PROBLEM TO SOLVE: Copy from the listing below, character for character, starting at the line that has "pose: elev=189.0 azim=109.7" and stopping after the line that has "Dot at: (255, 266)".

EXERCISE INPUTS:

-*-*-

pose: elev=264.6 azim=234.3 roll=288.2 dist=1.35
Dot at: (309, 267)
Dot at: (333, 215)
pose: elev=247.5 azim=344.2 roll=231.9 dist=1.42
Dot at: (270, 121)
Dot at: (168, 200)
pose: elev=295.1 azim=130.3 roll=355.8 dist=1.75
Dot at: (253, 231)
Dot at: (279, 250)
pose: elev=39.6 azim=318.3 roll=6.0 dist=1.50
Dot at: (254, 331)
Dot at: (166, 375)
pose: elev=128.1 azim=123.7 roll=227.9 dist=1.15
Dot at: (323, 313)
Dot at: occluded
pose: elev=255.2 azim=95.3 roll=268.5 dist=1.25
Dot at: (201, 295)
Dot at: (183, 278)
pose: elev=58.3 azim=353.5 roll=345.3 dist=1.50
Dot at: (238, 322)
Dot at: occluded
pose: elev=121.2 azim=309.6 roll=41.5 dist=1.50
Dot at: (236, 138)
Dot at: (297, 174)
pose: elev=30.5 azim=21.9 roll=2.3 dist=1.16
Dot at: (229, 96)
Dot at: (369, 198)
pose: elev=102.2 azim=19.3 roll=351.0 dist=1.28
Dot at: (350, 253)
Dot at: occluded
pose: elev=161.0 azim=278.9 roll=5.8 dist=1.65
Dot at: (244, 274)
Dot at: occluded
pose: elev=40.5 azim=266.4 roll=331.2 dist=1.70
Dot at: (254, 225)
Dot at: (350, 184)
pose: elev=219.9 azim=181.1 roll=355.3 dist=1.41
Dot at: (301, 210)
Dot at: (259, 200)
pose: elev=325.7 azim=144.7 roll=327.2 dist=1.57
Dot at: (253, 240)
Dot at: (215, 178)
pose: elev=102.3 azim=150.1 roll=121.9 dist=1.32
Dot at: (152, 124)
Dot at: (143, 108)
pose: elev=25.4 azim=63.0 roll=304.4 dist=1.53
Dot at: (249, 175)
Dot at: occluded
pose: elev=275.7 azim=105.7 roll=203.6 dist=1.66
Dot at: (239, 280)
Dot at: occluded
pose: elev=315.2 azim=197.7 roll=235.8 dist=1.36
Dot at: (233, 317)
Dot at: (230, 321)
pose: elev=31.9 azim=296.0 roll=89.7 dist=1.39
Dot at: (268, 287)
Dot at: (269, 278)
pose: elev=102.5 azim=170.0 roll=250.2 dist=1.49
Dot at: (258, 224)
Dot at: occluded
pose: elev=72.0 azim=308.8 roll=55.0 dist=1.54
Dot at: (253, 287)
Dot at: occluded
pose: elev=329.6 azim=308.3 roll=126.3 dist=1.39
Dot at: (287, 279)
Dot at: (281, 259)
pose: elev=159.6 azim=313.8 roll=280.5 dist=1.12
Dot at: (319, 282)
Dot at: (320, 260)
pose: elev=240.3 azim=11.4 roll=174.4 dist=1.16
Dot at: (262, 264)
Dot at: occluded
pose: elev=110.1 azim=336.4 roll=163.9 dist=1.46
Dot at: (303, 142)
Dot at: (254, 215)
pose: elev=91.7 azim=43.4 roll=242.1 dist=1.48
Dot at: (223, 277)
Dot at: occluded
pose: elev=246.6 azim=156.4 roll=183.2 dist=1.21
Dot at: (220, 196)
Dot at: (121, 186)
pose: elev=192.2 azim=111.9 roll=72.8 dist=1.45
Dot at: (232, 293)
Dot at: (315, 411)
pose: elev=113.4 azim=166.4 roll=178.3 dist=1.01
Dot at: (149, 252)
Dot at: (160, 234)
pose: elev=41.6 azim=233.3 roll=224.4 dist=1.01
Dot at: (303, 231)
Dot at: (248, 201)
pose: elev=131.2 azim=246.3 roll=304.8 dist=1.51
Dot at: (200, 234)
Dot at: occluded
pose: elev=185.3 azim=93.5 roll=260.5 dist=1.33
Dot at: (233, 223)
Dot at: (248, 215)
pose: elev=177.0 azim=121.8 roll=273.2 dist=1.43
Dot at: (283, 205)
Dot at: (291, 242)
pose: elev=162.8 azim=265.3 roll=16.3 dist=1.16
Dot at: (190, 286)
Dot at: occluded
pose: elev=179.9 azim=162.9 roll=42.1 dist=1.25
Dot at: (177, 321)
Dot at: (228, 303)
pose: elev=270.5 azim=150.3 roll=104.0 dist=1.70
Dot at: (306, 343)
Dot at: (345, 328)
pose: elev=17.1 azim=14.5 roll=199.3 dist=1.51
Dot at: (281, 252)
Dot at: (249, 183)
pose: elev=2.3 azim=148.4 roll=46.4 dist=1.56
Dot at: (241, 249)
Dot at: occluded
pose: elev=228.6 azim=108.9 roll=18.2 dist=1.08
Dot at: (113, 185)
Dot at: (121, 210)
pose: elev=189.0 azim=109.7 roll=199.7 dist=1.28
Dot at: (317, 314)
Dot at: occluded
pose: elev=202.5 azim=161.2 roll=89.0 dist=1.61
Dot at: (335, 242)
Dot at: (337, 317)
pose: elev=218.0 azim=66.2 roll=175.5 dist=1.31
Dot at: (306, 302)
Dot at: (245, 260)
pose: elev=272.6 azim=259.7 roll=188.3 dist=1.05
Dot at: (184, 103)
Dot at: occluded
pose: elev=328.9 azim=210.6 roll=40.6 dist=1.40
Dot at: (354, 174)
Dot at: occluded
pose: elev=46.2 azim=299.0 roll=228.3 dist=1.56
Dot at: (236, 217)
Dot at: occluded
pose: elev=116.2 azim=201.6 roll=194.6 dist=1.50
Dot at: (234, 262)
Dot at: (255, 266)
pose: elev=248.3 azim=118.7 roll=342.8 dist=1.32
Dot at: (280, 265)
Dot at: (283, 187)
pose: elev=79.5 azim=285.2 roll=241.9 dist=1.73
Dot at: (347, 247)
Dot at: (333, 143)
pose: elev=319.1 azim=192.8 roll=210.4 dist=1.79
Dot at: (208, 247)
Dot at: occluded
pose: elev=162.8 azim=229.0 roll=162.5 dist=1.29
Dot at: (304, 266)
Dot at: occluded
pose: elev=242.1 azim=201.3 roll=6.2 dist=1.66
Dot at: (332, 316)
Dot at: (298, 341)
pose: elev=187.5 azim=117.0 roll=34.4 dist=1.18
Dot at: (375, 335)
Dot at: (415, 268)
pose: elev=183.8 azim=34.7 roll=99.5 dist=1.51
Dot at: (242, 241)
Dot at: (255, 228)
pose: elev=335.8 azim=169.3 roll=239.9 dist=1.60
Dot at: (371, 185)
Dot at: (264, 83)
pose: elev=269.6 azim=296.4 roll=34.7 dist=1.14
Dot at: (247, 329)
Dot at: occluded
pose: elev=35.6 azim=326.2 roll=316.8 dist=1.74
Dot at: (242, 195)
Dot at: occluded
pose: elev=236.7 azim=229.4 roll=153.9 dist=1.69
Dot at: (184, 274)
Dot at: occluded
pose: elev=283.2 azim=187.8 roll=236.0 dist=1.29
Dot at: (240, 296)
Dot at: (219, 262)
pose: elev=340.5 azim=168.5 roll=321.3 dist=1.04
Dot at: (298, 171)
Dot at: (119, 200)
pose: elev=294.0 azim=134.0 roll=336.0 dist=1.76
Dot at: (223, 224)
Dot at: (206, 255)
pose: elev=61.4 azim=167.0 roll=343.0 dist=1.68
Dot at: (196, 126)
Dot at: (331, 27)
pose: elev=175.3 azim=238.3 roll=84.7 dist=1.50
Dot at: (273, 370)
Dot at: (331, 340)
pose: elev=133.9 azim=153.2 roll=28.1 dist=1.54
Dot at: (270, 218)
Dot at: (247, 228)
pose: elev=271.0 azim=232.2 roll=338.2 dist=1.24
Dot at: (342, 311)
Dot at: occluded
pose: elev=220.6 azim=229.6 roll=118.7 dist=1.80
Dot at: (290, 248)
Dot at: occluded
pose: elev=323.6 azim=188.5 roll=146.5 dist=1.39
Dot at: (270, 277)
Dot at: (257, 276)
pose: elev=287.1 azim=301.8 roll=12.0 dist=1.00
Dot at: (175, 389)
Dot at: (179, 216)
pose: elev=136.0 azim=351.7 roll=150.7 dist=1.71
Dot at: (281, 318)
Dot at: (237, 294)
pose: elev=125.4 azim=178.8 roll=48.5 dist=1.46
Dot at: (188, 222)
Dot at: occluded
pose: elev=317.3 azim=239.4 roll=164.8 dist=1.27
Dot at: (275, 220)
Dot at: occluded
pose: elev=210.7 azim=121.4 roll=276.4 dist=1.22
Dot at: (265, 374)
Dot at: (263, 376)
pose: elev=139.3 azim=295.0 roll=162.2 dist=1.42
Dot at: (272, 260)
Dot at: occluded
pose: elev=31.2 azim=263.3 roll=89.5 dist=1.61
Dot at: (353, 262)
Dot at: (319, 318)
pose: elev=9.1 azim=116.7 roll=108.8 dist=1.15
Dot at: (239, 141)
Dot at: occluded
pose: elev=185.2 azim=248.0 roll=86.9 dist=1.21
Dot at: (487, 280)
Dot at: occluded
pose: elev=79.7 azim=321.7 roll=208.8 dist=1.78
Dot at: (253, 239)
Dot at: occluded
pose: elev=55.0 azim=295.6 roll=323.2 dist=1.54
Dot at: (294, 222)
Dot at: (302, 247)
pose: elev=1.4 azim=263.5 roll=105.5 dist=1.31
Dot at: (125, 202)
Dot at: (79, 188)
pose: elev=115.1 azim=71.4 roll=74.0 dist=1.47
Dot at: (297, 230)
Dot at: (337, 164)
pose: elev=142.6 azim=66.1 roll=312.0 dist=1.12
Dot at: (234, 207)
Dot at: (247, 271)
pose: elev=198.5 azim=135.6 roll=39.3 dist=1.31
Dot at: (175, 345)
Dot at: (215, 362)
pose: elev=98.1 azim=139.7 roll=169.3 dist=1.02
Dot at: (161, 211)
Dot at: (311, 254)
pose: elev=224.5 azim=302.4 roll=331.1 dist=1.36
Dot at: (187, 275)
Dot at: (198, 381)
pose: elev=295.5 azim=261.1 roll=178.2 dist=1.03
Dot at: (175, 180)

-*-*-

PROBLEM SOLUTION:
pose: elev=189.0 azim=109.7 roll=199.7 dist=1.28
Dot at: (317, 314)
Dot at: occluded
pose: elev=202.5 azim=161.2 roll=89.0 dist=1.61
Dot at: (335, 242)
Dot at: (337, 317)
pose: elev=218.0 azim=66.2 roll=175.5 dist=1.31
Dot at: (306, 302)
Dot at: (245, 260)
pose: elev=272.6 azim=259.7 roll=188.3 dist=1.05
Dot at: (184, 103)
Dot at: occluded
pose: elev=328.9 azim=210.6 roll=40.6 dist=1.40
Dot at: (354, 174)
Dot at: occluded
pose: elev=46.2 azim=299.0 roll=228.3 dist=1.56
Dot at: (236, 217)
Dot at: occluded
pose: elev=116.2 azim=201.6 roll=194.6 dist=1.50
Dot at: (234, 262)
Dot at: (255, 266)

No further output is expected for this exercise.